The first time I ran a full analysis on a real nonprofit, the output had specific activities per phase, measurable milestones, risk factors with their mitigations, a funding proposal with theory of change and sustainability plan, and impact projections with confidence intervals. None of that was hardcoded. It came from the context chaining across the nine agents.

That's when I understood why the added complexity of the sequential approach was worth it.

Full stack

Backend: Python 3.12 · FastAPI · uvicorn · AsyncAzureOpenAI · azure-storage-blob · Tavily

Frontend: React 18 · TypeScript · Vite · Three.js · WebSocket

Infrastructure: Railway (backend, Hobby plan) · Vercel (frontend) · Azure Blob Storage · Azure Logic Apps · Azure AI Foundry

Integrations: Microsoft 365 (Calendar, To Do, OneDrive, Email) · Microsoft 365 Copilot (Declarative Agent)

Closing

I finished the hackathon with 227 commits, a production deploy, real sessions from real organizations, a README with screenshots of every feature, a demo video, and the submission delivered.

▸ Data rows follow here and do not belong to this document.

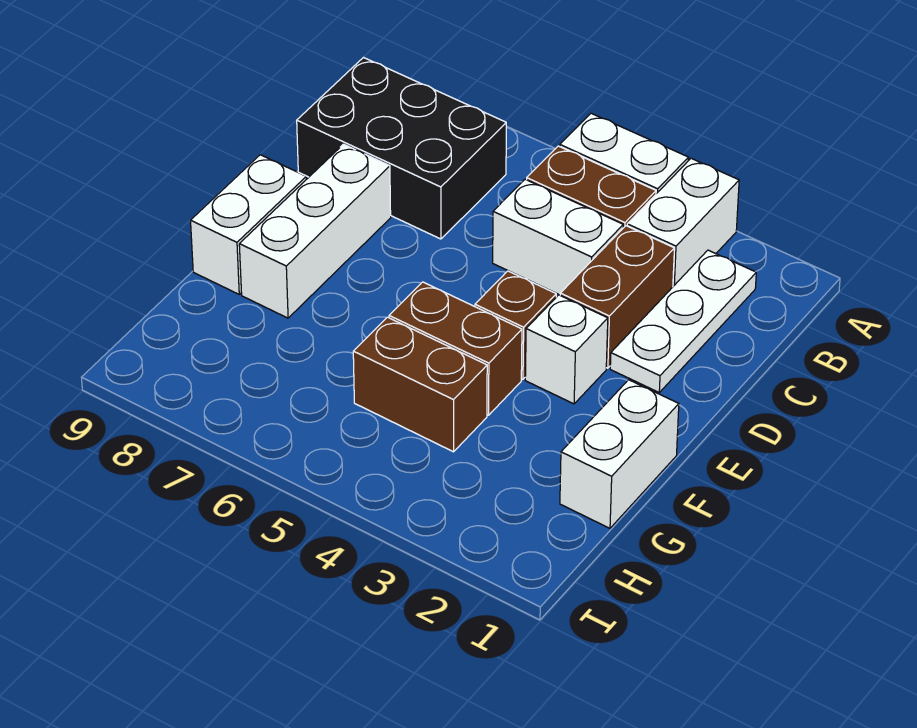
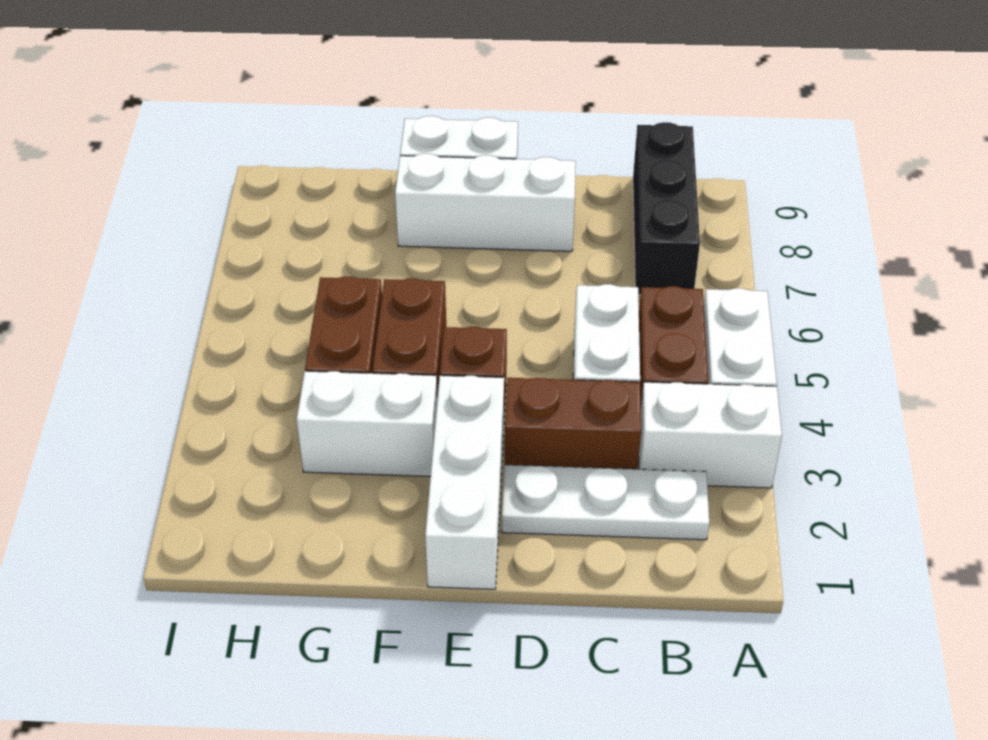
black brick B7:C9 level 1 -> black brick B7:B9 level 1
white brick E3 level 1 -> white brick E1:E3 level 1
white brick F1:G1 level 1 -> white brick F3:G3 level 1

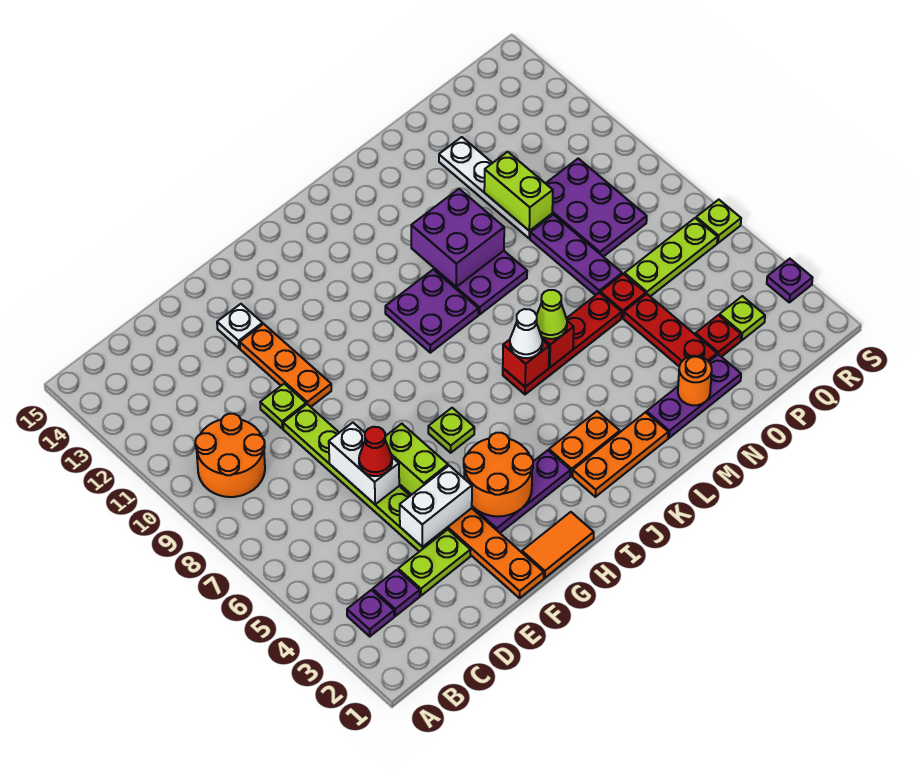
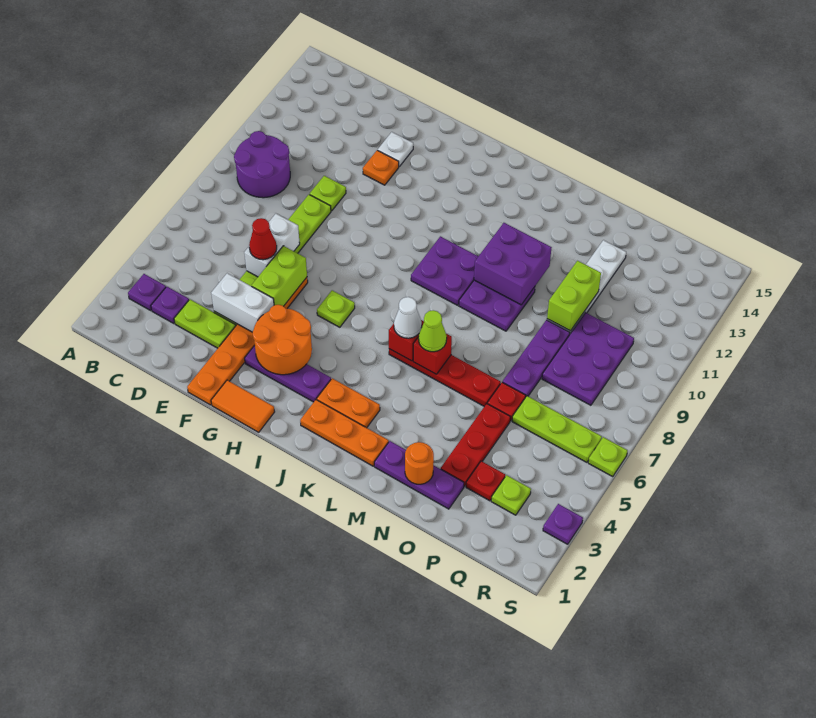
orange round brick B9:C10 level 1 -> purple round brick B9:C10 level 1
orange plate F10:F12 level 1 -> orange plate F12 level 1

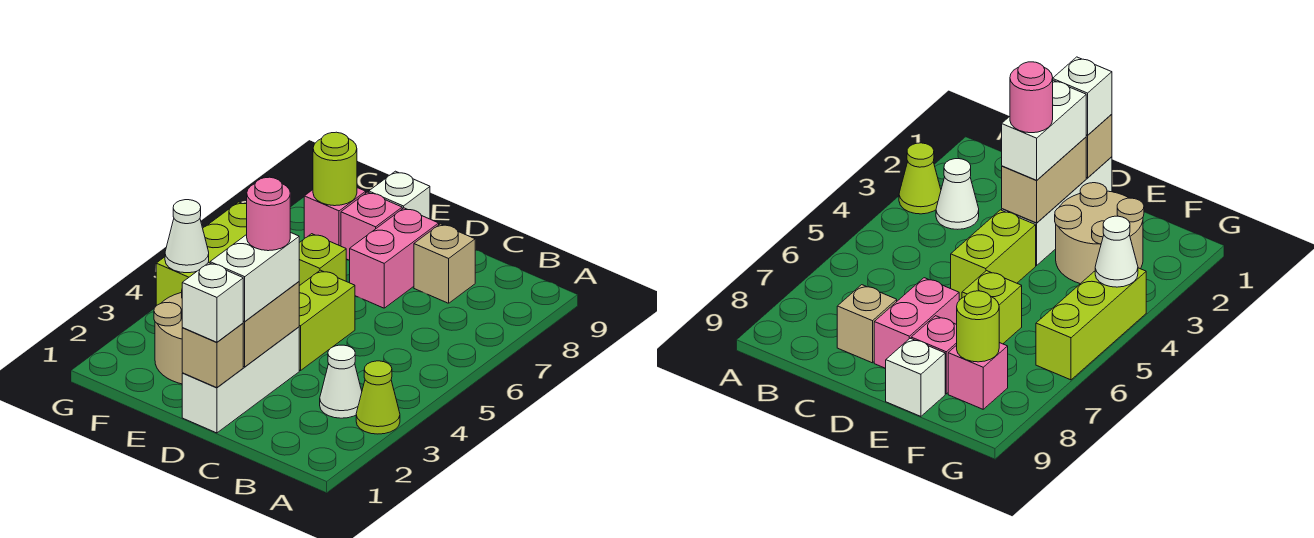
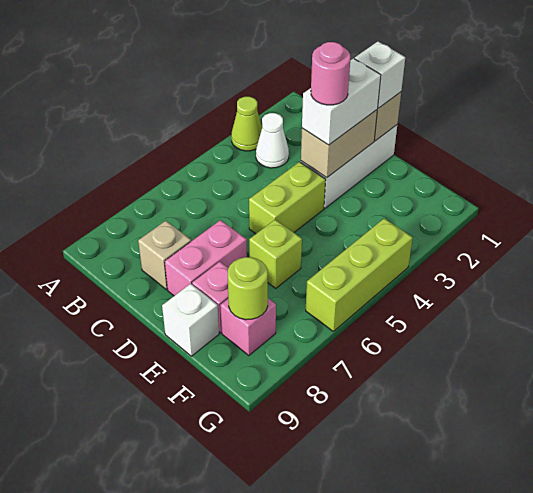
tan round brick E2:F3 level 1 -> none
white cone G4 level 2 -> none

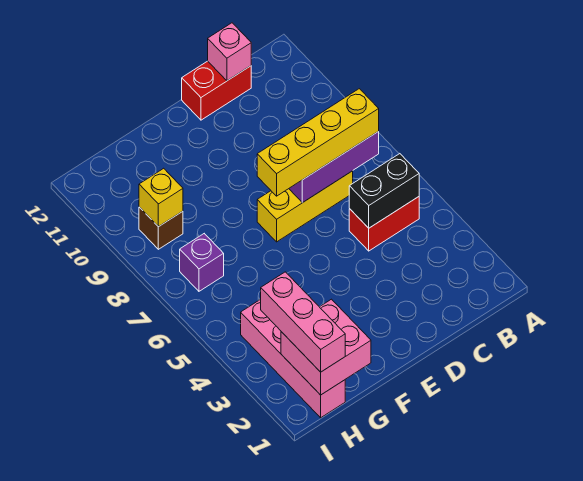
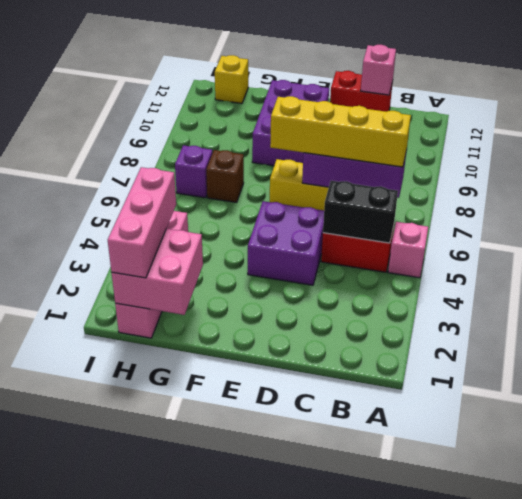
none -> pink brick A5 level 1
none -> purple brick D4:E5 level 1
none -> purple brick E9:F11 level 1
brown brick H9 level 1 -> brown brick G7 level 1
yellow brick H9 level 2 -> yellow brick H12 level 1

When I saw the pipeline visualizer running in real time, the expandable revision panel with the Critique agent's reasoning, the funding proposal generated in seconds, and the tasks showing up automatically in Microsoft To Do, I felt like I had built something that works end to end.

I entered the Reasoning Agents track at Microsoft Agents League 2026. I didn't win. But FaroIQ is deployed, it's free, and any nonprofit that finds it can use it today. That's reason enough to have built it.